July 21, 2010, 10:48 AM — If there's one technology that can greatly improve computing environments of any size, it's virtualization. By using a single physical server to run many virtual servers, you can decrease operational costs and get far more bang for your buck. Whether your company is a 2-server or 2000-server shop, you can benefit from server virtualization in a variety of ways. The best part? You can do it cheaply and easily.
The reasons to virtualize even a small infrastructure come down to ease of administration and cost reductions. Cost reductions come from cutting down the number of physical servers, thus reducing the power and cooling requirements, but they also come in the form of greatly reduced expansion. Rather than having to purchase new hardware to support a new business application, all you need to do is add a new virtual server.
If your business has only a single server, virtualization isn't likely to buy you much, but if you have more than two servers or if you plan on expanding anytime soon, virtualization can likely make a difference.
It's impossible to purchase a server today that isn't multicore, but many small-business server requirements simply don't call for that much horsepower. The end result is a relatively expensive server that does very little but still consumes power and generates heat. That's why using a multicore server--that is, a server that has 4, 6, or 12 processing cores on a single CPU--to host several virtual servers makes sense, no matter what size your company is.
The Host Server
The key to successfully virtualizing servers in a smaller environment starts with the physical host server, the box that will run multiple virtual servers. Even though this one server will be responsible for hosting possibly dozens of virtual servers, it will require far fewer CPU resources than you might assume.

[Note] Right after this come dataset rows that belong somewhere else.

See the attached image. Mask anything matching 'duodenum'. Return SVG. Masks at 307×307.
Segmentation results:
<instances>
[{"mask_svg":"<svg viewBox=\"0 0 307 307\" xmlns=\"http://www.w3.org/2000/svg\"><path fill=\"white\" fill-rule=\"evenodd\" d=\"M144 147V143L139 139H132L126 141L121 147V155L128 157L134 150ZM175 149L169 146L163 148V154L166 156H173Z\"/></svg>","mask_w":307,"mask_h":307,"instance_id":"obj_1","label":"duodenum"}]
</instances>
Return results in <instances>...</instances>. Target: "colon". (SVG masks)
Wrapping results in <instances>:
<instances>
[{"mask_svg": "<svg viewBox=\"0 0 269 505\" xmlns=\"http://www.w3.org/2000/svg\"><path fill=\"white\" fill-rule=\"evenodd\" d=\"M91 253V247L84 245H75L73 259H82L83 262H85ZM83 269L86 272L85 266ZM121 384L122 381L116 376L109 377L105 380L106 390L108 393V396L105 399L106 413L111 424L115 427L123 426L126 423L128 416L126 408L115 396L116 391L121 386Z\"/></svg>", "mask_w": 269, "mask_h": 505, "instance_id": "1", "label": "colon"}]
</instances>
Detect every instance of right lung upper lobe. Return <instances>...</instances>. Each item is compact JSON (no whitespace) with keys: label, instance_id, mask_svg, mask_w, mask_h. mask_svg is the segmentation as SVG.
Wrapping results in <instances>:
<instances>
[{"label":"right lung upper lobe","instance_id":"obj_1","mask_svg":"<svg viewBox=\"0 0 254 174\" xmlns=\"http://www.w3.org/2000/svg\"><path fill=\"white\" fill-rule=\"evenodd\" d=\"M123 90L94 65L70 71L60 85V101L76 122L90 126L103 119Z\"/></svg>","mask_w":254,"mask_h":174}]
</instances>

Depending on the virtualization software in use--VMware, Microsoft's Hyper-V, Citrix XenServer, or another package--you will likely be able to run a surprising number of virtual servers on a four- or six-core CPU. The reason is that generally most servers run near idle a significant portion of the time. When they are tasked with work, their resources tend to be spread out among the RAM, CPU, disk, and network input/output, with only a subset of the virtual servers actually requiring significant CPU resources. By taking advantage of this law of averages, you can consolidate a considerable number of physical servers onto a single host server.